The NW may be triggered to indicate the context-aware optimized values based on at least one of a change in WTRU and/or NW context (e.g., if the WTRU and/or NW context differs from a previously reported WTRU and/or NW context by more than a threshold amount, time (e.g., the NW may be configured to indicate the context-aware optimized values periodically to the WTRU, and/or the NW may transmit a new indication of context-aware optimized values to the WTRU after every configured or NW-determined duration), and/or WTRU request. For example, the WTRU may send a request for the NW to provide context-aware optimized values periodically or aperiodically. The request may be received by the NW in a UCI or MAC CE or RRC.

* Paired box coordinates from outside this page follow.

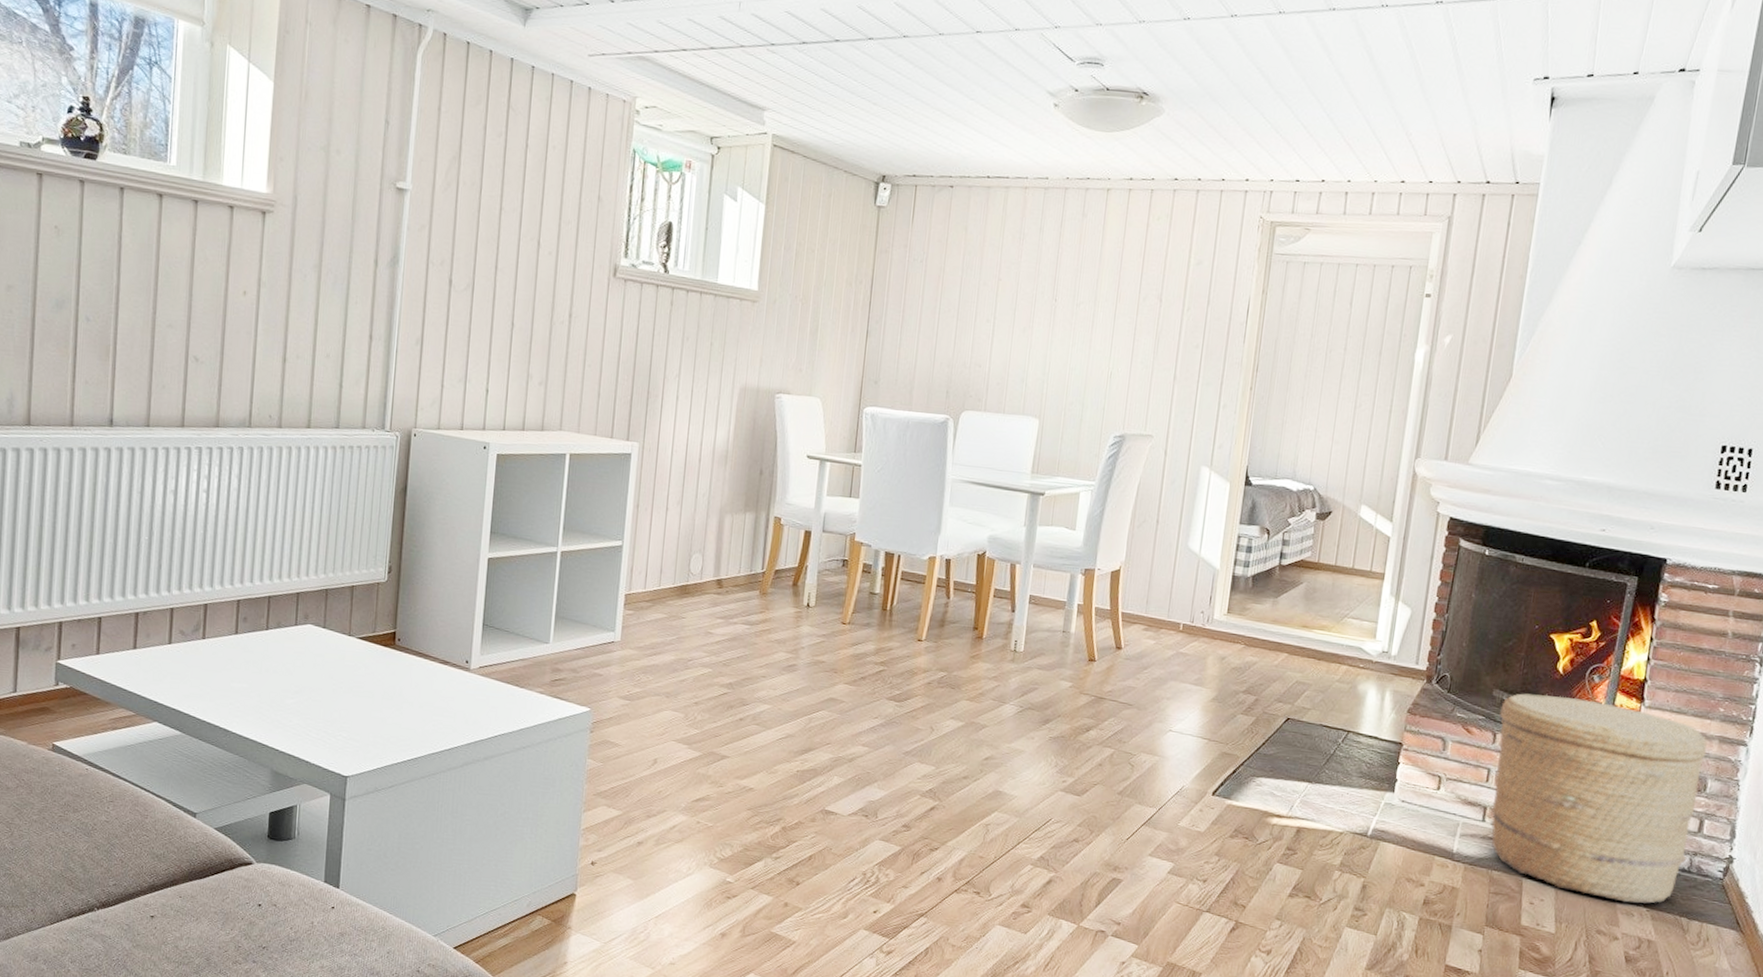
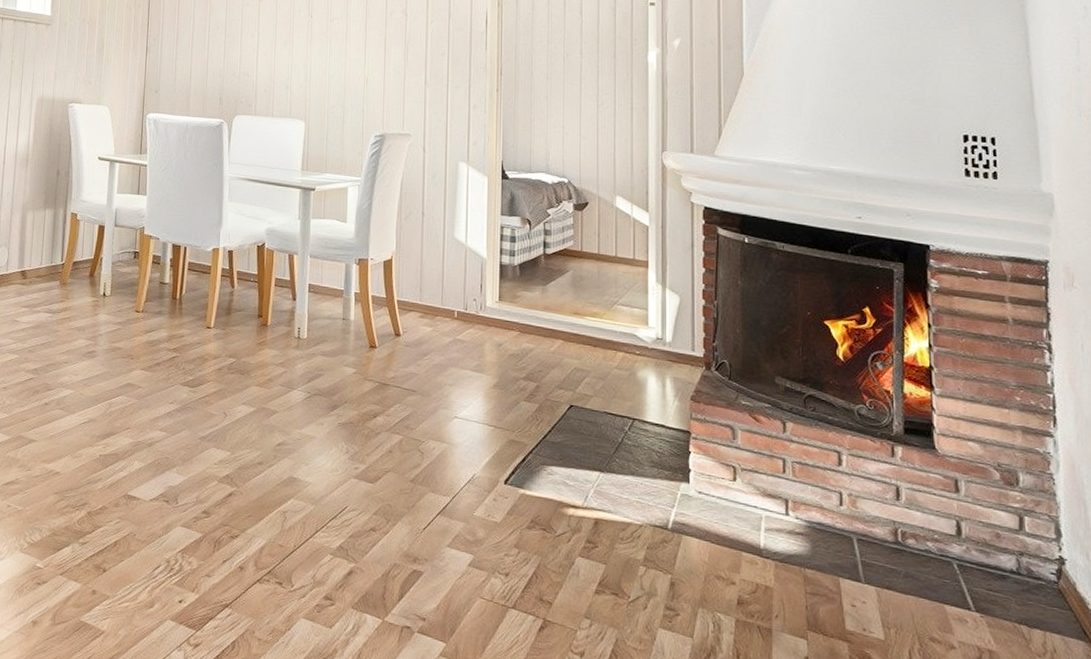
woven basket: present [1491,693,1707,904] -> none [786,380,1014,609]

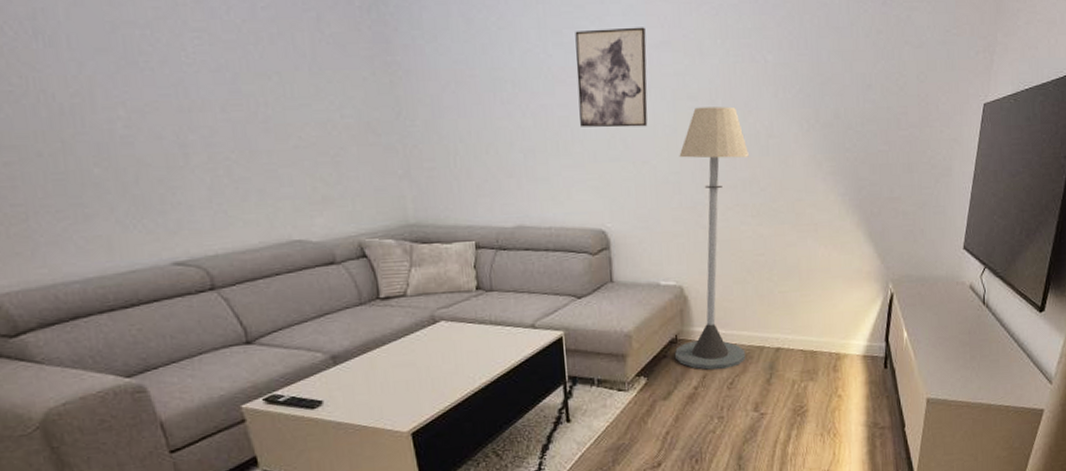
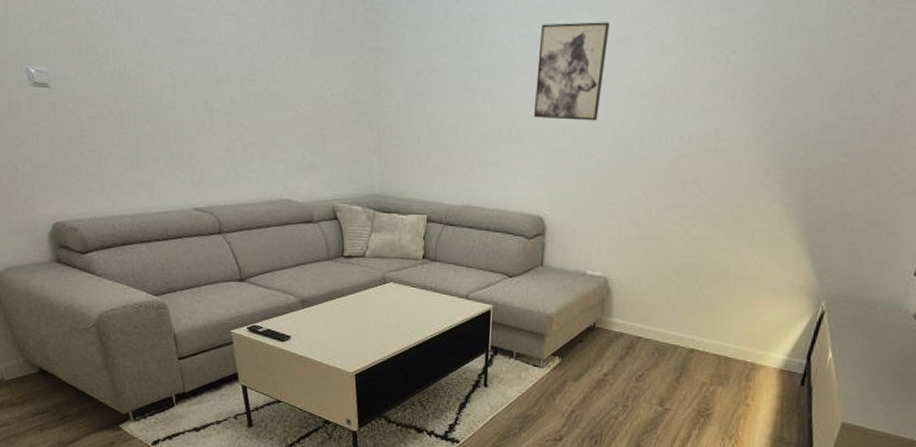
floor lamp: present [674,106,749,370] -> none [589,105,694,362]

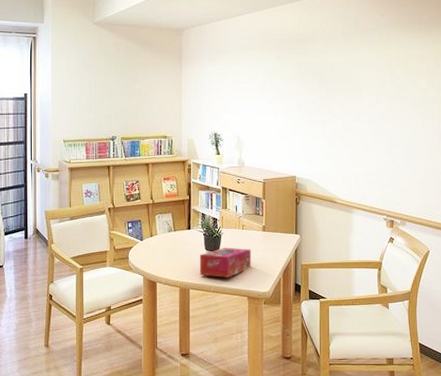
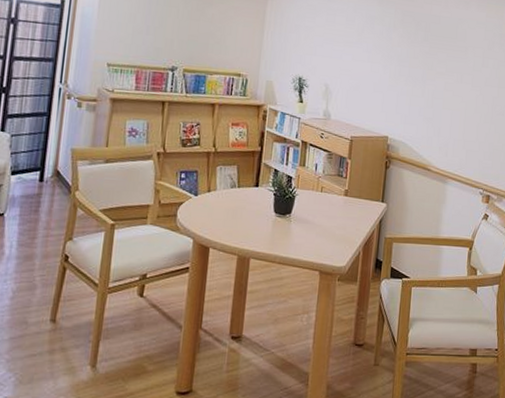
tissue box: present [199,247,251,278] -> none [264,211,329,247]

Next, in the process 2000, the WTRU implements (operation 2018) the configuration of the application layer(s) and/or the upper NW layer(s) based on the received configuration of the context-aware optimized values. For example, the WTRU may determine a configuration for at least one of an application layer or an upper network (NW) layer based on the received information (e.g., the context-aware parameters and/or the information related to usage of the context-aware parameters). In some examples, the WTRU implements the received configuration for the application layer parameters and/or the upper NW layer parameters (e.g., RLC, transport layer, etc.) before initiating machine-type application data communication.

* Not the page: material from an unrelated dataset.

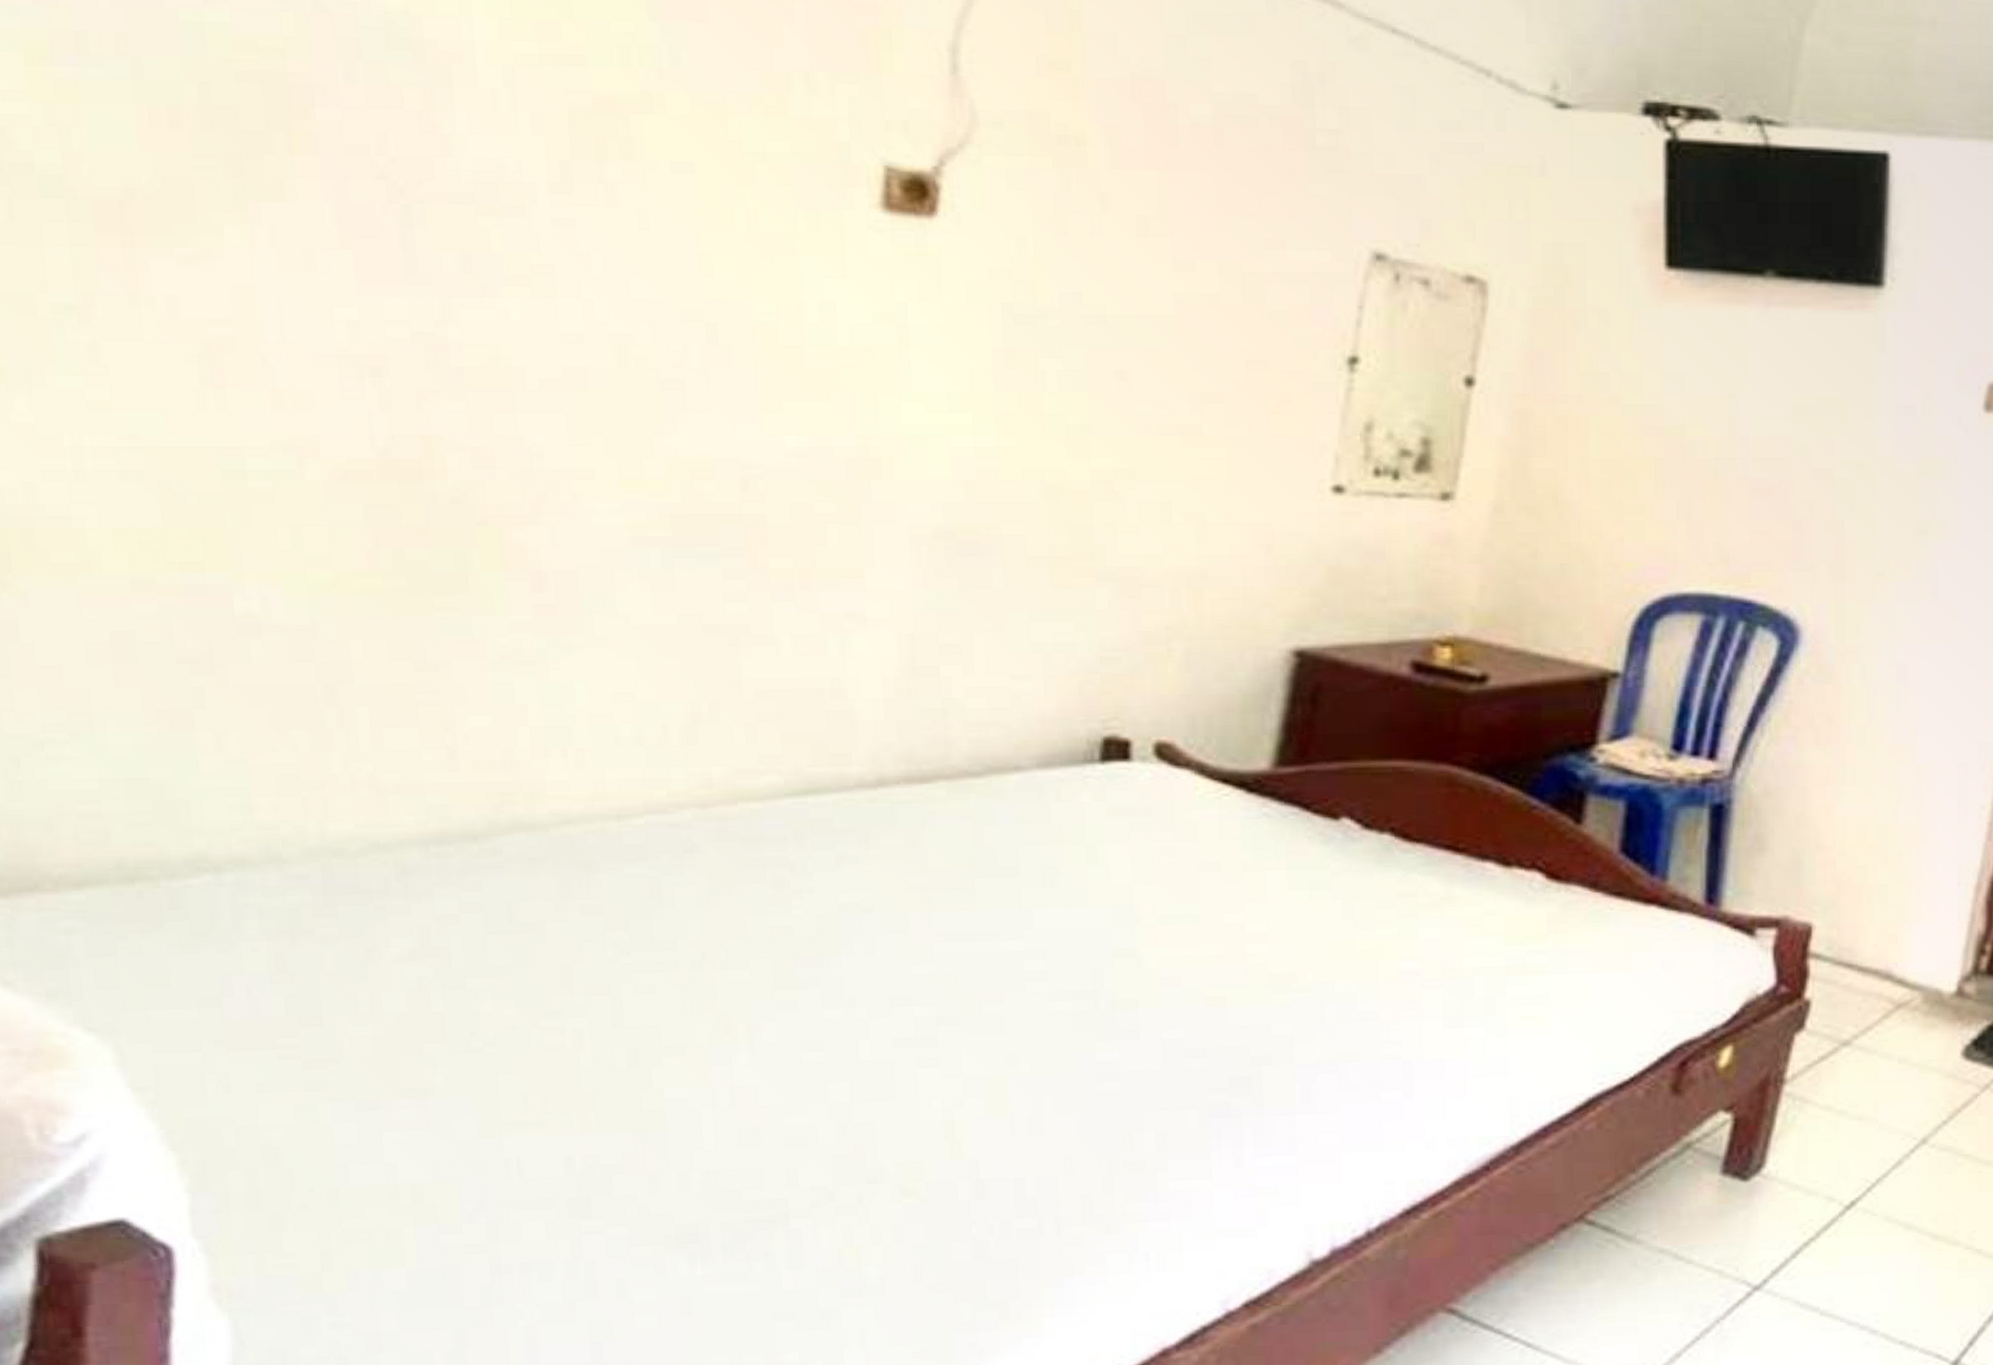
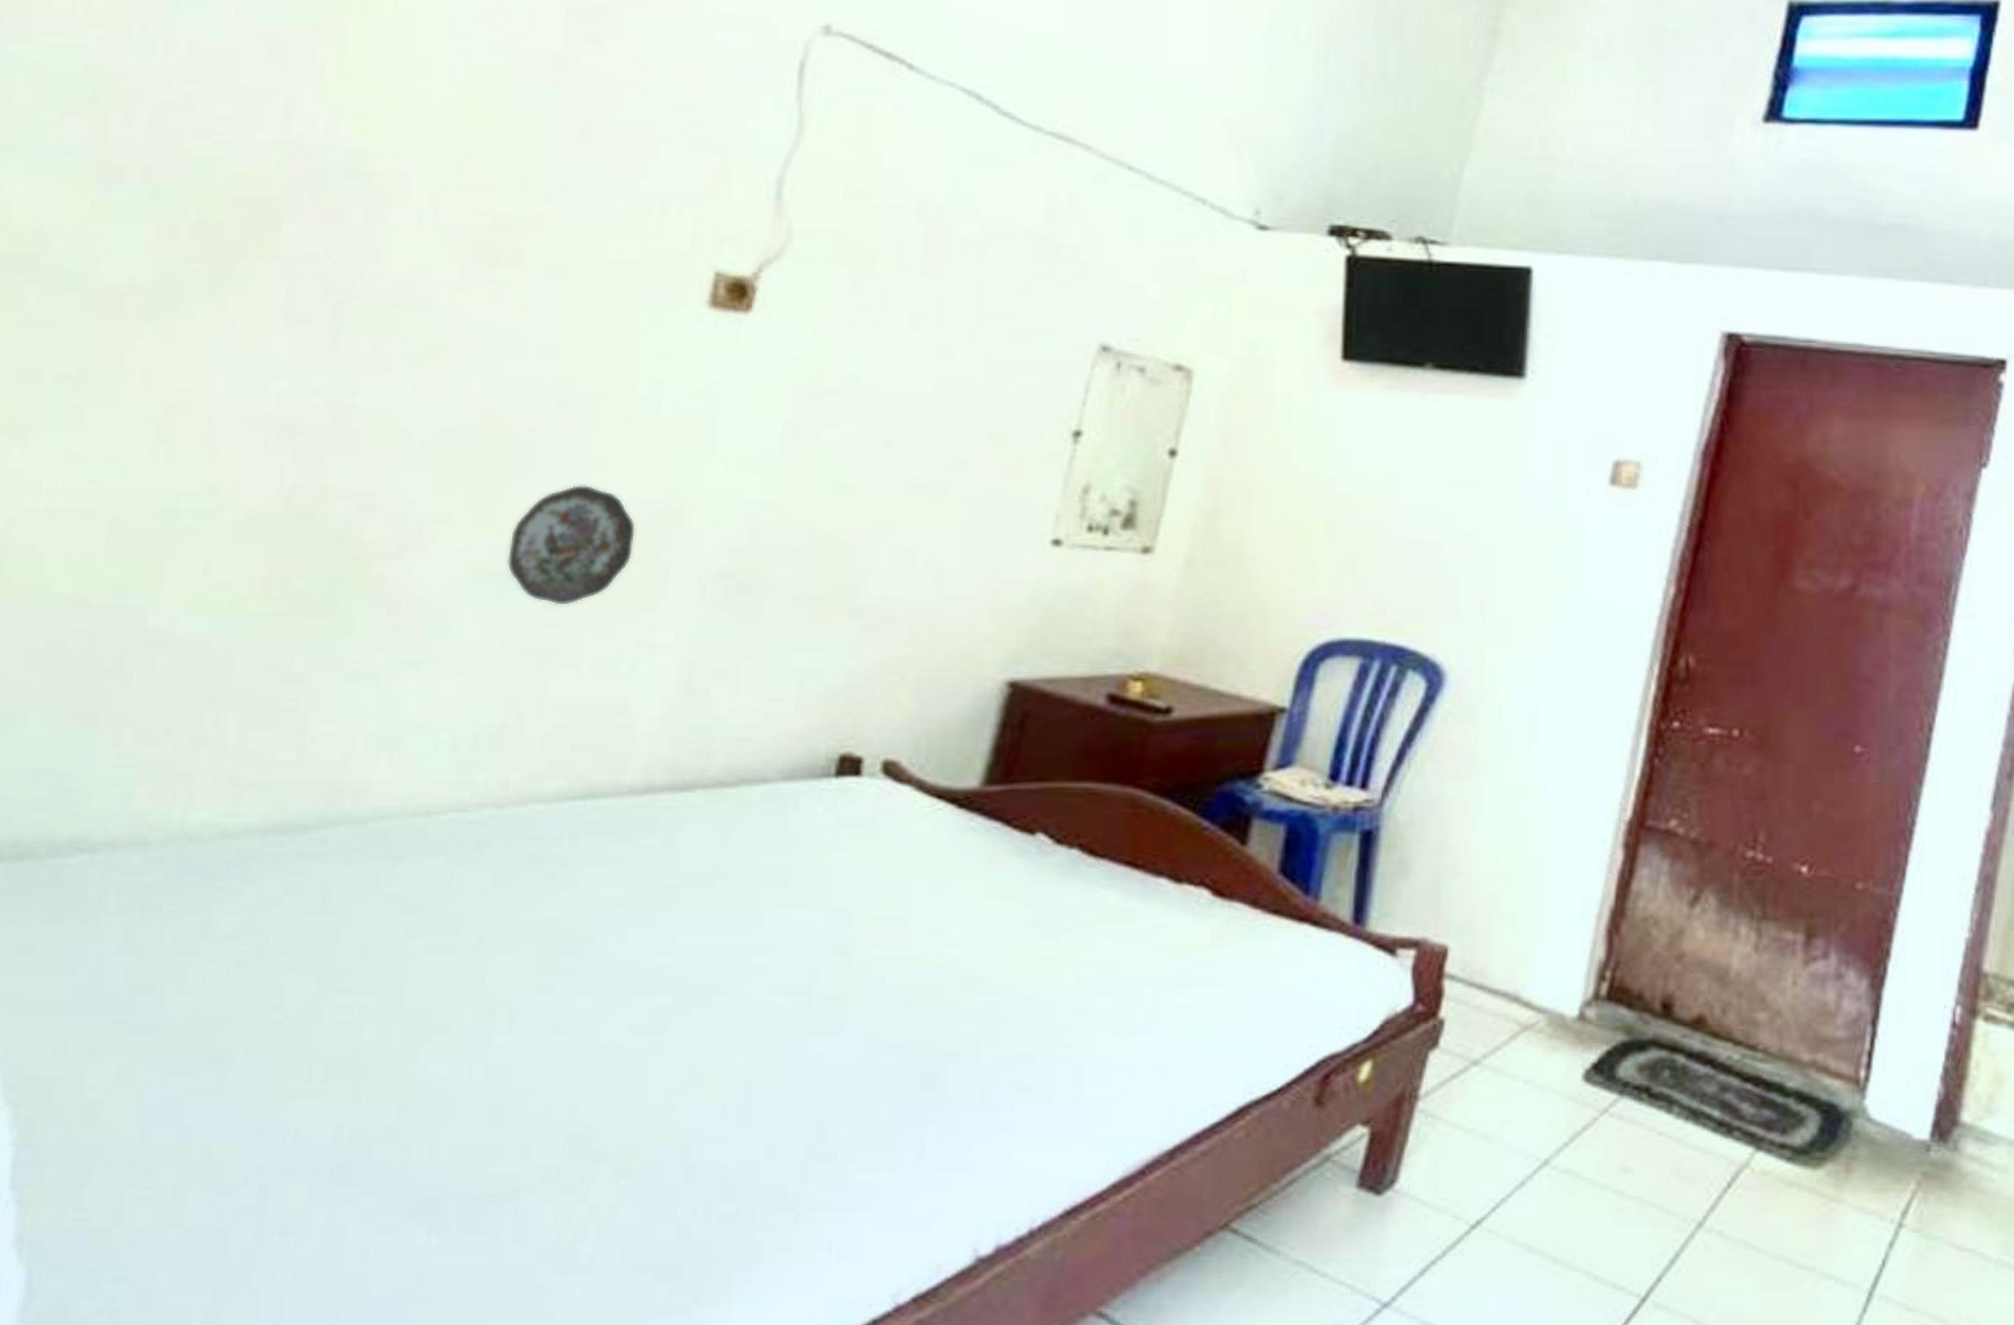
decorative plate: none [670,430,827,576] -> present [506,484,637,607]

Next, in the process 2000, the WTRU transmits (operation 2020) in the UL using the context-aware optimized value(s) in the application and/or the upper NW layers for one or more Tx occasion(s). For example, the WTRU transmits a first UL transmission using the context-aware parameters at a first time (e.g., based on the received configuration) and transmits a second UL transmission using the default parameters (e.g., legacy parameters) at a second time depending on the configuration of the application and/or upper NW layer(s) indicated in the configuration for the usage of the context-aware parameters. Thus, in some examples, the WTRU transmits using the context-aware optimized value(s), in the application and/or the upper NW layers for certain Tx occasion(s). For example, the WTRU may indicate (e.g., for each particular UL transmission or for a set of UL transmissions, etc.) whether the UL transmission uses context-aware optimized values or default values for the application and/or NW layer(s).